Git Product home page Git Product logo

avro-utils's Introduction

Avro Utils

Util library to be able to use Avro files as input and output of Hadoop Map/Reduce Jobs or use Avro files as input of Hadoop Streaming.

Avro I/O in Map/Reduce Jobs

Avro Input

Use com.tomslabs.grid.avro.AvroFileInputFormat to use Avro files as the input of Map/Reduce jobs.

'map()' will be called with a key of type Avro's GenericRecord and a NullWritable value.

Avro Output

Use com.tomslabs.grid.avro.AvroFileOuputFormat to use Avro files as the output of Map/Reduce jobs.

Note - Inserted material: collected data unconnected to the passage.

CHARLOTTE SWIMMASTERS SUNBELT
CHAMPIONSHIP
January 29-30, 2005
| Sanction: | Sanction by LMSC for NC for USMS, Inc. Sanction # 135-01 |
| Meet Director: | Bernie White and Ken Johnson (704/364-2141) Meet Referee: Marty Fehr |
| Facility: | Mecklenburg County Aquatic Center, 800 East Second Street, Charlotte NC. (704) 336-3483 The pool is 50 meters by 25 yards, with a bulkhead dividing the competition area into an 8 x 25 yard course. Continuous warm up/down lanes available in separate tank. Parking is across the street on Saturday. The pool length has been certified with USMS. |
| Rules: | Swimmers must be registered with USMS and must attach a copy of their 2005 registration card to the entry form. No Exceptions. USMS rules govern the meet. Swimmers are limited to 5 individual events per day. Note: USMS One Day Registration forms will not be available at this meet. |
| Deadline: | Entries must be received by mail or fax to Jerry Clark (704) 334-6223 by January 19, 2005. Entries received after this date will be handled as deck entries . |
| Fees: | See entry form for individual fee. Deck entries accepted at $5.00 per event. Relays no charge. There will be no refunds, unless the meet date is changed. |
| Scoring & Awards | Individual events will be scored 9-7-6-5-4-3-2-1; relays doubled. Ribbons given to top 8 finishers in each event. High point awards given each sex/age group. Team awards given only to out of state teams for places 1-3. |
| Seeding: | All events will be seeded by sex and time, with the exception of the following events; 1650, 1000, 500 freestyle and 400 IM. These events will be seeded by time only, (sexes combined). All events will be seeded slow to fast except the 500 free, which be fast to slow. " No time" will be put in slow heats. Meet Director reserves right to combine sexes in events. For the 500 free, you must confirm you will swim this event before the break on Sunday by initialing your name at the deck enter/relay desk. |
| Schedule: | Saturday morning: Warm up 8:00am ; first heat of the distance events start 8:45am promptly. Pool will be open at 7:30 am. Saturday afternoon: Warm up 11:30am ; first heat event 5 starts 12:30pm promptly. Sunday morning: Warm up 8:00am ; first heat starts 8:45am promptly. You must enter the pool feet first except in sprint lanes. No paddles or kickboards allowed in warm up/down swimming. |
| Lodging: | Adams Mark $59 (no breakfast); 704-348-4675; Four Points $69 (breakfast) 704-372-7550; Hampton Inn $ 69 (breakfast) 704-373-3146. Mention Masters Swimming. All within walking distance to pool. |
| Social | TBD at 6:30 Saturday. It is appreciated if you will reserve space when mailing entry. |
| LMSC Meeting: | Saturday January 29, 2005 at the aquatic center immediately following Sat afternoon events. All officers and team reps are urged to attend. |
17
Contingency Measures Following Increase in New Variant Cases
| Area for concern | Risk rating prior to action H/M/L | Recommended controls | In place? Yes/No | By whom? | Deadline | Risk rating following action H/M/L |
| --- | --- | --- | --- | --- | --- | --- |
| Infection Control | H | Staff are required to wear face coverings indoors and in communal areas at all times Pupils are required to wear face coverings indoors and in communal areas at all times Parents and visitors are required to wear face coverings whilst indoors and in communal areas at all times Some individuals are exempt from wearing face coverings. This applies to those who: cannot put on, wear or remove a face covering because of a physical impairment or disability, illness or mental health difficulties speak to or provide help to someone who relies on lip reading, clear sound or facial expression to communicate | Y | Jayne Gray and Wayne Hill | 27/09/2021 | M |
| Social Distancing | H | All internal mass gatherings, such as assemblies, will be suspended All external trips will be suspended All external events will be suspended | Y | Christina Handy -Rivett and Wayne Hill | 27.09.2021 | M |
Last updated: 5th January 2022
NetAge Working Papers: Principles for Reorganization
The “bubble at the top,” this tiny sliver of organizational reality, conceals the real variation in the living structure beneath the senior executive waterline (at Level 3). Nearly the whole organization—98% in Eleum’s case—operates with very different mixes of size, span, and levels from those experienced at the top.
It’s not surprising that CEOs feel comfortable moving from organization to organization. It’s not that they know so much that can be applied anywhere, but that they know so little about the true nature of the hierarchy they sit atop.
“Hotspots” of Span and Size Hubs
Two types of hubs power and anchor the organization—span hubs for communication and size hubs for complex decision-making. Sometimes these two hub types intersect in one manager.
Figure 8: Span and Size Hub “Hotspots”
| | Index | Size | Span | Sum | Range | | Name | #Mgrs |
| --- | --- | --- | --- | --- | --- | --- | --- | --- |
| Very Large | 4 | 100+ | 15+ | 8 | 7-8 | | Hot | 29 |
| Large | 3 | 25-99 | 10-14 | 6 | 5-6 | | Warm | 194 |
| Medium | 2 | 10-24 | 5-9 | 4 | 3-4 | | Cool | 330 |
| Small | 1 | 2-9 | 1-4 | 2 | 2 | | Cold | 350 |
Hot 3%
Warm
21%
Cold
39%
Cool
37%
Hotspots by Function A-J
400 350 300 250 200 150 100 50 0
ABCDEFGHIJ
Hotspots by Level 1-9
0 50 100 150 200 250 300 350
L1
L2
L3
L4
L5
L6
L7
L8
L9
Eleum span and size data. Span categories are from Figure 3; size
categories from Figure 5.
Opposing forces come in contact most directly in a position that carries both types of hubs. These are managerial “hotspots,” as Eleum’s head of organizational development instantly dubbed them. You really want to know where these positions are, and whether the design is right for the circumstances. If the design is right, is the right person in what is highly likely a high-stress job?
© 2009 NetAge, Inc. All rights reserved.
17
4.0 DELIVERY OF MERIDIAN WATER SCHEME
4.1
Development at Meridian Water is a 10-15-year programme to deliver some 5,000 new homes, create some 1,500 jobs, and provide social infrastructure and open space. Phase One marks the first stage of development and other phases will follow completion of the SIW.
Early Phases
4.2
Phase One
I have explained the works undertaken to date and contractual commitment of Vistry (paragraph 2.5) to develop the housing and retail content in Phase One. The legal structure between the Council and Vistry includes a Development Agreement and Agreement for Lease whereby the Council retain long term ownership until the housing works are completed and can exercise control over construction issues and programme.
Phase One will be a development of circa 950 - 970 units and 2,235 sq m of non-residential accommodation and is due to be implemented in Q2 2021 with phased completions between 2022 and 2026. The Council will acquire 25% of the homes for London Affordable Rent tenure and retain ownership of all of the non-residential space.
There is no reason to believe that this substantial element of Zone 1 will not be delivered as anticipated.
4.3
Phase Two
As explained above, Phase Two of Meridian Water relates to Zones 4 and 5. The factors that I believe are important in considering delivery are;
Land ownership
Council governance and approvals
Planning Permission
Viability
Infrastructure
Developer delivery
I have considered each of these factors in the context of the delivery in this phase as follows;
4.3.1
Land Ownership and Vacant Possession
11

In reduce() method, the context must emit with a key of type Avro's GenericRecord and a NullWritable value. Please note that the Avro Schema for the output data MUST be specified when setting up the Job.

Example

src/test/java/com/tomslabs/grid/avro/AvroWordCount.java is an example showing how to use Avro files for both input and output of a Map/Reduce jobs.

This example can be run as unit test from AvroWordCountTest.java.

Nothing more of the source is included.